May 6, 2026
In the pharmaceutical and biotechnology industries, precise terminology is not merely a matter of semantics but a requirement for legal compliance. One of the most recurring questions in our sector is the distinction between “white room” and “cleanroom.”
What is the difference between a White Room and a Cleanroom?
While these terms are often used interchangeably in common parlance, there is a significant technical distinction based on international standards:
- Cleanroom: This is the officially recognized regulatory term for controlled environments across most sterile industries.
- White Room (Sala Blanca)(𝘛𝘦𝘤𝘩𝘯𝘪𝘤𝘢𝘭 𝘊𝘭𝘦𝘢𝘯𝘭𝘪𝘯𝘦𝘴𝘴): In specific standards such as VDA 19 and ISO 16232 (focused on the automotive industry), a “white room” describes the highest level of cleanliness within a three-tier classification of technical cleanliness.
At Albian, we adhere to global standards to ensure our customers’ infrastructure meets the stringent requirements of the Contamination Control Strategy (CCS).

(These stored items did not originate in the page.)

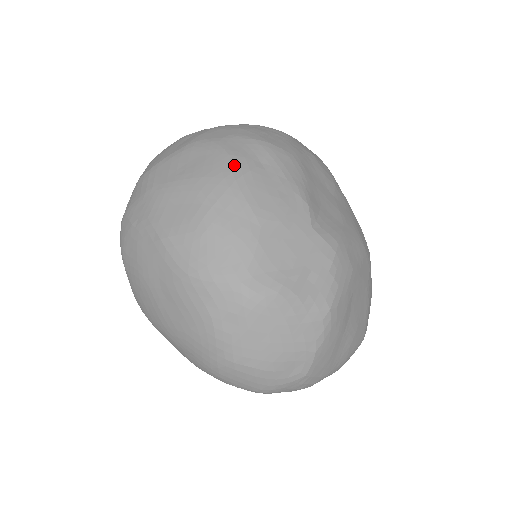
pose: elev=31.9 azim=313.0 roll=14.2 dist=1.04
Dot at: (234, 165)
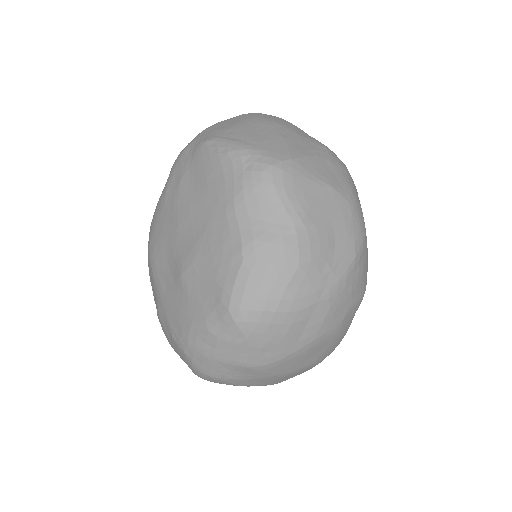
Dot at: occluded
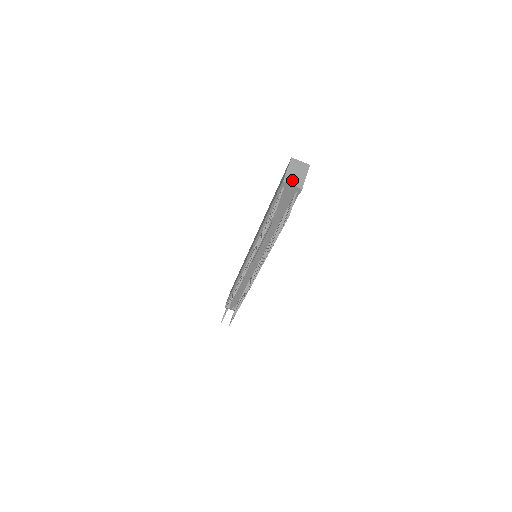
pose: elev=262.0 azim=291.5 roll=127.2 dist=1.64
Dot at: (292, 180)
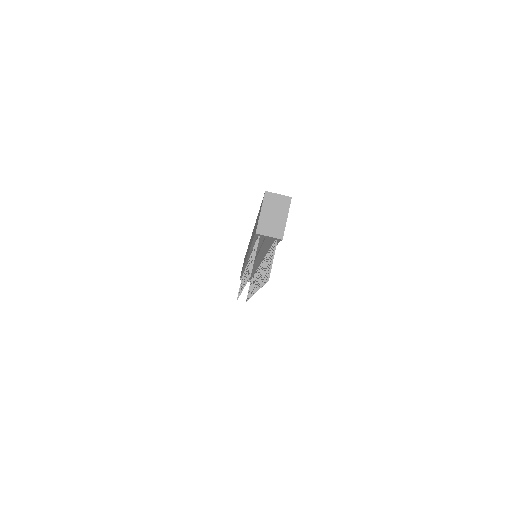
Dot at: (268, 228)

History of Cleanrooms: A Timeline of Innovation
To understand today’s rigorous standards, we must look back at the milestones that transformed sterile manufacturing:
| Year | Technological or Regulatory Milestone | Impact on the Industry |
|---|---|---|
| 1953 | Development of the “Absolute Filter“ by Walter Smith. | Enabled unprecedented levels of air filtration. |
| 1955 | Construction of the first cleanroom by Western Electric. | Marked the beginning of production in controlled environments. |
| 1960 | Invention of the first “Laminar Flow“ by Willis Whitfield. | Revolutionized air directionality and purity. |
| 1964 | ASHRAE includes cleanrooms in its Handbook. | Technical standardization for industrial applications. |
| 1971 | Publication of Annex 1 (Good Manufacturing Practices). | Regulation of sterile medicinal products in Spain and the EU. |
The Importance of Honoring this Evolution
The significance of this infrastructure in the pharmaceutical industry lies fundamentally in patient safety. As our President, Benigno Ferro Sueiro, points out, the evolution from the first absolute filter to the current EU GMP Annex 1reflects the sector’s unwavering commitment to quality.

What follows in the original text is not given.